Pompeo will head to Lisbon on Wednesday and hold talks with Netanyahu
Israel's embattled Prime Minister Benjamin Netanyahu will meet this week with US Secretary of State Mike Pompeo in Portugal as the Jewish state looks to normalise ties in the Arab world, officials said Tuesday.
Pompeo will head to Lisbon on Wednesday and hold talks with Netanyahu, a day before flying to Morocco which has a growing, if quiet, relationship with Israel.
State Department spokeswoman Morgan Ortagus late Tuesday confirmed the meeting in a statement without further details.

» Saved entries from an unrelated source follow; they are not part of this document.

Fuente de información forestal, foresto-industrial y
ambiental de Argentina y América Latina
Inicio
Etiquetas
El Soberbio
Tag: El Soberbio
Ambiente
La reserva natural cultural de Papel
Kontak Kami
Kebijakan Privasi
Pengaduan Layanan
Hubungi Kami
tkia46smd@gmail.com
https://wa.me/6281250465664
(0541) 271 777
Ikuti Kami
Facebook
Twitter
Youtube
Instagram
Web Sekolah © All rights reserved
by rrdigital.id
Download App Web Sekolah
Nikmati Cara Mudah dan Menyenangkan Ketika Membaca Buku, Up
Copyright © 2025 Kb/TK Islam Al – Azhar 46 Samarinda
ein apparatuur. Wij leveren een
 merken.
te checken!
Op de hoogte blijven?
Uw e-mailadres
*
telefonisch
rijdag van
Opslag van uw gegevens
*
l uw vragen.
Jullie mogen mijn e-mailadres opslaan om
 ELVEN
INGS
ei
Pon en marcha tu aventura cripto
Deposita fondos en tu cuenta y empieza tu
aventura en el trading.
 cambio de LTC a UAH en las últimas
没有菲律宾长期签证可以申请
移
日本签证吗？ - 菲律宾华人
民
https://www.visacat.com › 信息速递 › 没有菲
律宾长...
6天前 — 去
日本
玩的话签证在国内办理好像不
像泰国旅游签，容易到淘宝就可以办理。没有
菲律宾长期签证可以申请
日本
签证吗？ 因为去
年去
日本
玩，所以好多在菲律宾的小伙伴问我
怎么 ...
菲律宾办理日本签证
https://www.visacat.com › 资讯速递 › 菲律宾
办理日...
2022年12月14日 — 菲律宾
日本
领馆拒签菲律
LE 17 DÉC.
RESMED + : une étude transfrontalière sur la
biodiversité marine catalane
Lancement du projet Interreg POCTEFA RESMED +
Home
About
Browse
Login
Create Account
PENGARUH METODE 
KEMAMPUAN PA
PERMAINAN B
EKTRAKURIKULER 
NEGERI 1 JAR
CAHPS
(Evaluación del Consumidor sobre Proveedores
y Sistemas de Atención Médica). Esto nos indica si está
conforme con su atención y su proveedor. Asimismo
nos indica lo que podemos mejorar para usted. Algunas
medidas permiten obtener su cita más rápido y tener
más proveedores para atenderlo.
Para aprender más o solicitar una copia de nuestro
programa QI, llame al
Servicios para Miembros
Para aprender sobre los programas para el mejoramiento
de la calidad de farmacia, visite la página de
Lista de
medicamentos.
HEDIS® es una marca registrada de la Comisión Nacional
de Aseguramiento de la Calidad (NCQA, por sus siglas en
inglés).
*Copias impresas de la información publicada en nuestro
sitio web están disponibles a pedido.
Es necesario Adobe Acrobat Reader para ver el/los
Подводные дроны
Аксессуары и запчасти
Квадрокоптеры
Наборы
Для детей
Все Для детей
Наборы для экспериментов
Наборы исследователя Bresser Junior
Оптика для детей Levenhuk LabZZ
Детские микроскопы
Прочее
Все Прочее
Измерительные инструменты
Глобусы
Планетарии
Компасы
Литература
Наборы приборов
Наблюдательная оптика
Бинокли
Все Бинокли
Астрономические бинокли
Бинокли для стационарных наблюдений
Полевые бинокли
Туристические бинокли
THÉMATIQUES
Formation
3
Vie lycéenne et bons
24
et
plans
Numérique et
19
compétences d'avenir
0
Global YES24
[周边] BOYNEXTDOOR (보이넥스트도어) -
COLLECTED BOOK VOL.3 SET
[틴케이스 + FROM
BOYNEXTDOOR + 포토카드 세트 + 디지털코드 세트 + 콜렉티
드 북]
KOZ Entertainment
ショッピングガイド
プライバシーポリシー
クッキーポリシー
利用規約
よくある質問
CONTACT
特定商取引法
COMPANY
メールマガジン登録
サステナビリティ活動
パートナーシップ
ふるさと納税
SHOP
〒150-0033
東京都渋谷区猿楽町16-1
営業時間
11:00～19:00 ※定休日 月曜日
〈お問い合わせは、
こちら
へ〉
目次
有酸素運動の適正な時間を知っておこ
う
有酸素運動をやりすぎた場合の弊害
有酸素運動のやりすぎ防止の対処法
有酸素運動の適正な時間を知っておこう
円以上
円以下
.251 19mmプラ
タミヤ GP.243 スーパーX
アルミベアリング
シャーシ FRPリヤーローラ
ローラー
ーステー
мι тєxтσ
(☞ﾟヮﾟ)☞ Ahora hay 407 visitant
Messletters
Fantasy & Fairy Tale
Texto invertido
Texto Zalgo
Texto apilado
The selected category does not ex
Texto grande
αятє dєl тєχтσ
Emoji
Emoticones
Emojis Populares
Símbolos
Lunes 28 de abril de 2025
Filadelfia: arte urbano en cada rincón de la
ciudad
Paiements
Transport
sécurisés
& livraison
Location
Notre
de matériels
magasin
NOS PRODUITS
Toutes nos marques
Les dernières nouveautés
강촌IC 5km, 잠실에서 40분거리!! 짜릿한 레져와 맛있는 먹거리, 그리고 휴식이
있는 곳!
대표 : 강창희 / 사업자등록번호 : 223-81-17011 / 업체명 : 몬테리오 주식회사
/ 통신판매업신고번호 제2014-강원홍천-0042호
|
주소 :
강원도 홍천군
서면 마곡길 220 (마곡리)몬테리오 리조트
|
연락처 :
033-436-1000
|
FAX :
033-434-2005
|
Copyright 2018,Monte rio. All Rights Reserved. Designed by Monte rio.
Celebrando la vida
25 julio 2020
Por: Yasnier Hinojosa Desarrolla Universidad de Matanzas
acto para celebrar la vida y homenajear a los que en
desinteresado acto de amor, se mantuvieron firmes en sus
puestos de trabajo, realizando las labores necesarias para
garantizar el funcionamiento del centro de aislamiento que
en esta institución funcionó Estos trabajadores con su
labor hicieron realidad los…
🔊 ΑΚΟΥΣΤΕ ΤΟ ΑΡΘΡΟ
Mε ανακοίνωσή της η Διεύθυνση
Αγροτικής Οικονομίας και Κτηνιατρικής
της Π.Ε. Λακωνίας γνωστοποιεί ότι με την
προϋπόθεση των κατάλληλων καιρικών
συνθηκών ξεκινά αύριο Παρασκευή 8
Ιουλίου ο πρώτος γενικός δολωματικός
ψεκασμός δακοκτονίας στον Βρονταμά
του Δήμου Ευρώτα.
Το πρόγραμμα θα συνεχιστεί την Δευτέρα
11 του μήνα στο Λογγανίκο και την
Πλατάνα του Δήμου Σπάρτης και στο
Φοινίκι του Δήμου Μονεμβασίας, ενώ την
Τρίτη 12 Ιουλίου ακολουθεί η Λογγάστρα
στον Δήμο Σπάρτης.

A political source in Jerusalem earlier told AFP that Netanyahu would fly to Lisbon to see Pompeo, while Portuguese Prime Minister Antonio Costa's office also said that he would meet separately with the two men on Thursday.
Netanyahu, who is fighting for his political life after an indictment on graft charges, is a close ally of President Donald Trump, who has taken a number of landmark steps to side with Israel.
The State Department earlier said that Pompeo would meet in Rabat with King Mohammed VI, who has cooperated closely with the United States.
"Morocco plays a great role across the region as an important partner in promoting tolerance (and) has these quiet ties and relationship with Israel as well," a State Department official said last week.
Egypt and Jordan are the only Arab nations to have signed peace treaties with Israel but Morocco, along with some Gulf states such as Bahrain, has been relaxing the Arab world's decades-old boycott of the Jewish state.
Morocco has unofficially welcomed Israeli investors and tourists. Some 3,000 Jews live in Morocco, a fraction of the number from before the 1948 creation of Israel but still the largest community in the Arab world.
Netanyahu and Pompeo are also likely to discuss their shared hard line on Iran, which has tried the patience even of European supporters of a 2015 nuclear accord through steps taken to protest US economic sanctions.
Netanyahu is Israel's longest-serving prime minister but he has been in acting capacity for much of 2019 after two inconclusive elections.
In a new pro-Israel shift, Pompeo said last month that the United States no longer considered Jewish settlements in the West Bank to be illegal, a position taken by nearly all major nations as well as the United Nations.
The US position offers a boost to Netanyahu as he threatens to annex much of the West Bank, a step that would severely impede the long-held Palestinian hope for a separate state.
Among previous steps, Trump earlier recognised bitterly contested Jerusalem as Israel's capital and cut off US funding for the UN body that supports Palestinian refugees.